Since none of this was common knowledge, we lived in a nebulous world, dealing with international issues that seemed strangely removed from our government’s stance. This often led to some bizarre situations: in a right-wing country, we were increasingly allowed to formulate a left-leaning foreign policy. As a result, we would be the first government to recognize the
independence of Socialist Angola and, to the astonishment of our own military, one of the first to reestablish diplomatic ties with Communist China.
It was a way for us to retaliate, thought the more naïve among us. Or to delude ourselves, concluded the more realistic. Because even if we could achieve an independent foreign policy, we would be dismissed and jailed, just as one of our colleagues had been, were we to go public regarding the torture and missing persons on the rise in Brazil.
Amid these contradictions, as young apprentices, we also kept a close watch on one another, not knowing if we were sharing an office with some enemy or were “lunchable” for dubious reasons.
Since Max was my friend and, at the time, I knew nothing of his covert dealings, I felt comfortable opening up to him about the widespread mediocrity overtaking the government, particularly in our more restricted environment. He would laugh heartily, agreeing with some of my venting but never failing to tactfully add a few favorable words about the military. Nothing that made me suspect he had an incestuous relationship with them, but his comments always seemed somehow to endorse the regime.
Although I continued to find conversation with him amusing, it pained me, as the intellectual I took myself to be, to imagine that a person I trusted and admired could have become so closely identified with such a system. When I called him to account, he claimed to have reached the conclusion that the populist republic needed to be dismantled so that other realities might now be examined. When I pressed further, condemning the increasing intensity of the military repression, he reminded me of the alternatives proposed by our small, now disbanded group from Urca: take up arms — or work within the system.
“
Within
the system?” I asked. “But
for
or
against
?”
“As if there were a difference …” He laughed in response.
One day, concerned about the activities of a colleague who was deeply entrenched with the right, I asked Max if he thought that
lives
might be at stake as a consequence of the man’s actions. He launched into one of his tirades: “But, my friend, if it were only lives we were dealing with …”
From then on, I felt Max’s integrity was being corrupted by indifference or cynicism. Paradoxically, these attitudes didn’t seem to prevent him from showing a certain aptitude for criticizing the regime. His detractors would later say that he was serving, in this capacity, as an agent provocateur, ferreting out colleagues he could inform on.

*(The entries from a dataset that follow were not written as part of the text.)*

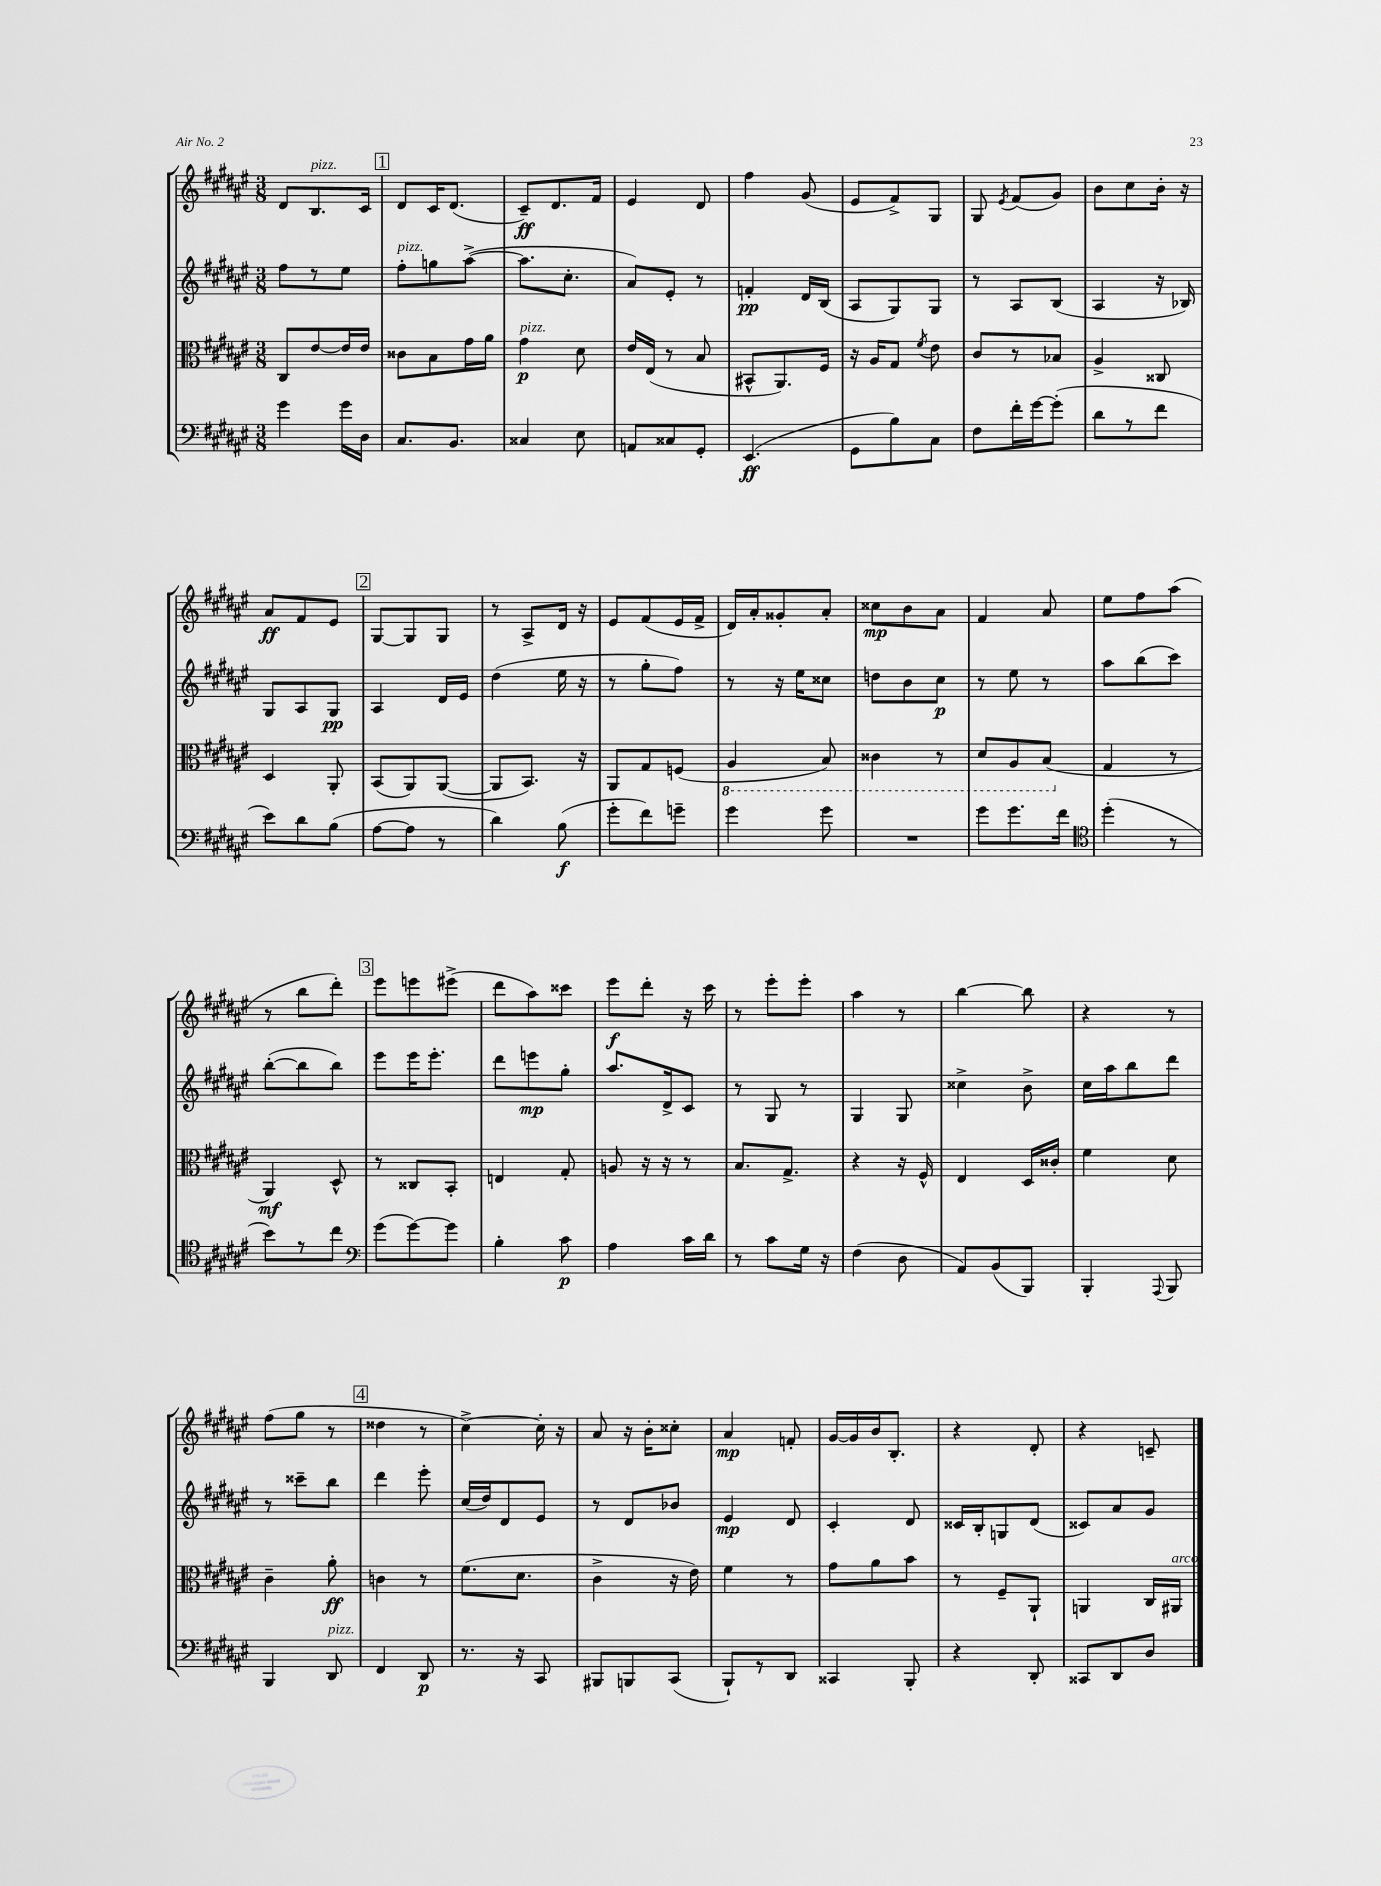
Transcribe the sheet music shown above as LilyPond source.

<<
\new StaffGroup <<
\new Staff = "s0" {
    \clef treble \key fis \major \numericTimeSignature \time 3/8
    \autoBeamOff dis'8[ b8.^\markup { \italic "pizz." } cis'16] |
    \mark \markup { \box "1" } dis'8[ cis'16 dis'8.]( |
    cis'8[--\ff) dis'8. fis'16] |
    eis'4 dis'8 |
    fis''4 gis'8( |
    eis'8[ fis'8->) gis8] |
    gis8 \acciaccatura { eis'8 } fis'8[( gis'8]) |
    b'8[ cis''8 b'16]-. r16 |
    ais'8[\ff fis'8 eis'8] |
    \mark \markup { \box "2" } gis8[~ gis8 gis8] |
    r8 ais8[-> dis'16] r16 |
    eis'8[ fis'8( eis'16 fis'16]-> |
    dis'16[) ais'16-. gisis'8-. ais'8]-. |
    cisis''8[\mp b'8 ais'8] |
    fis'4 ais'8 |
    eis''8[ fis''8 ais''8]( |
    r8 b''8[ dis'''8]-.) |
    \mark \markup { \box "3" } eis'''8[ e'''8 eis'''8]->( |
    dis'''8[ ais''8) cisis'''8] |
    eis'''8[\f dis'''8]-. r16 cis'''16 |
    r8 eis'''8[-. eis'''8]-. |
    ais''4 r8 |
    b''4~ b''8 |
    r4 r8 |
    fis''8[( gis''8] r8 |
    \mark \markup { \box "4" } disis''4 r8 |
    cis''4~->) cis''16-. r16 |
    ais'8 r16 b'16[-. cisis''8]-. |
    ais'4\mp f'8-. |
    gis'16[~ gis'16 b'16 b8.]-. |
    r4 dis'8-. |
    r4 c'8-- \bar "|." |
}
\new Staff = "s1" {
    \clef treble \key fis \major \numericTimeSignature \time 3/8
    \autoBeamOff fis''8[ r8 eis''8] |
    \mark \markup { \box "1" } fis''8[-.^\markup { \italic "pizz." } g''8 ais''8]~->( |
    ais''8.[ cis''8.]-. |
    ais'8[) eis'8]-. r8 |
    f'4-.\pp dis'16[ b16]( |
    ais8[ gis8) gis8] |
    r8 ais8[ b8]( |
    ais4 r16 bes16) |
    gis8[ ais8 gis8]\pp |
    \mark \markup { \box "2" } ais4 dis'16[ eis'16] |
    dis''4( eis''16 r16 |
    r8 gis''8[-. fis''8]) |
    r8 r16 eis''16[ cisis''8] |
    d''8[ b'8 cis''8]\p |
    r8 eis''8 r8 |
    ais''8[ b''8( cis'''8]) |
    b''8[~-.( b''8 b''8]) |
    \mark \markup { \box "3" } eis'''8[ eis'''16 eis'''8.]-. |
    dis'''8[ e'''8\mp gis''8]-. |
    ais''8.[ dis'16-> cis'8] |
    r8 gis8 r8 |
    gis4 gis8 |
    cisis''4-> b'8-> |
    cis''16[ ais''16 b''8 dis'''8] |
    r8 cisis'''8[-- b''8] |
    \mark \markup { \box "4" } dis'''4 eis'''8-. |
    cis''16[( dis''16) dis'8 eis'8] |
    r8 dis'8[ bes'8] |
    eis'4\mp dis'8 |
    cis'4-. dis'8 |
    cisis'16[ b16-. g8 dis'8]( |
    cisis'8[) ais'8 gis'8] \bar "|." |
}
\new Staff = "s2" {
    \clef alto \key fis \major \numericTimeSignature \time 3/8
    \autoBeamOff cis8[ eis'8~ eis'16 eis'16] |
    \mark \markup { \box "1" } cisis'8[ b8 gis'16 ais'16] |
    gis'4\p^\markup { \italic "pizz." } dis'8 |
    eis'16[ eis16]( r8 b8 |
    bis,8[-^ ais,8.) fis16] |
    r16 ais16[ gis8] \acciaccatura { fis'8 } eis'8 |
    cis'8[ r8 bes8] |
    ais4-> cisis8 |
    dis4 ais,8-. |
    \mark \markup { \box "2" } b,8[( ais,8) ais,8]~( |
    ais,8[ b,8.]) r16 |
    ais,8[ gis8 f8]( |
    \ottava #-1 ais,4 b,8) |
    cisis4 r8 |
    dis8[ ais,8 b,8]( \ottava #0 |
    gis4 r8 |
    ais,4\mf) dis8-^ |
    \mark \markup { \box "3" } r8 cisis8[ b,8]-. |
    e4 gis8-. |
    a8 r16 r16 r8 |
    b8.[ gis8.]-> |
    r4 r16 fis16-^ |
    eis4 dis16[ cisis'16]-. |
    fis'4 dis'8 |
    cis'4-- ais'8-.\ff |
    \mark \markup { \box "4" } c'4 r8 |
    fis'8.[( dis'8.] |
    cis'4-> r16 eis'16) |
    fis'4 r8 |
    gis'8[ ais'8 b'8] |
    r8 fis8[-- ais,8]-! |
    a,4 cis16[ ais,16]^\markup { \italic "arco" } \bar "|." |
}
\new Staff = "s3" {
    \clef bass \key fis \major \numericTimeSignature \time 3/8
    \autoBeamOff gis'4 gis'16[ dis16] |
    \mark \markup { \box "1" } cis8.[ b,8.] |
    cisis4 eis8 |
    a,8[ cisis8 gis,8]-. |
    eis,4.\ff( |
    gis,8[ b8) cis8] |
    fis8[ fis'16-. gis'16~ gis'8]-.( |
    dis'8[ r8 fis'8] |
    eis'8[) dis'8 b8]( |
    \mark \markup { \box "2" } ais8[~ ais8] r8 |
    dis'4) b8\f( |
    gis'8[-. fis'8) g'8]-- |
    gis'4 gis'8 |
    R4. |
    gis'8[ gis'8. fis'16] |
    \clef tenor dis''4-.( r8 |
    b'8[) r8 cis''8] |
    \mark \markup { \box "3" } \clef bass gis'8[( gis'8~) gis'8] |
    b4-. cis'8\p |
    ais4 cis'16[ dis'16] |
    r8 cis'8[ gis16] r16 |
    fis4( dis8 |
    ais,8[) b,8( b,,8]) |
    b,,4-. \appoggiatura { ais,,8 } b,,8 |
    b,,4 dis,8^\markup { \italic "pizz." } |
    \mark \markup { \box "4" } fis,4 dis,8\p |
    r8. r16 cis,8 |
    bis,,8[ b,,8 cis,8]( |
    b,,8[-!) r8 dis,8] |
    cisis,4 b,,8-. |
    r4 dis,8-. |
    cisis,8[ dis,8 dis8] \bar "|." |
}
>>
>>
\layout { \context { \Score \remove "Bar_number_engraver" } }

Today, I prefer to think that such displays were simply escape valves in which he indulged, so as to keep face among us. These forays in the Legions of Good, as Max called them, allowed him to revisit ideals that had been part of his upbringing, and in which, I want to believe, he still had faith. I’ve come to think that at some level he never stopped seeing himself as a Socialist at heart, although he had given in to the right (as he used to joke)
while it needed him
. This hidden conviction may even have been what enabled him to move toward the left when such shifts became expedient. Undoubtedly, others in our midst had behaved the same way.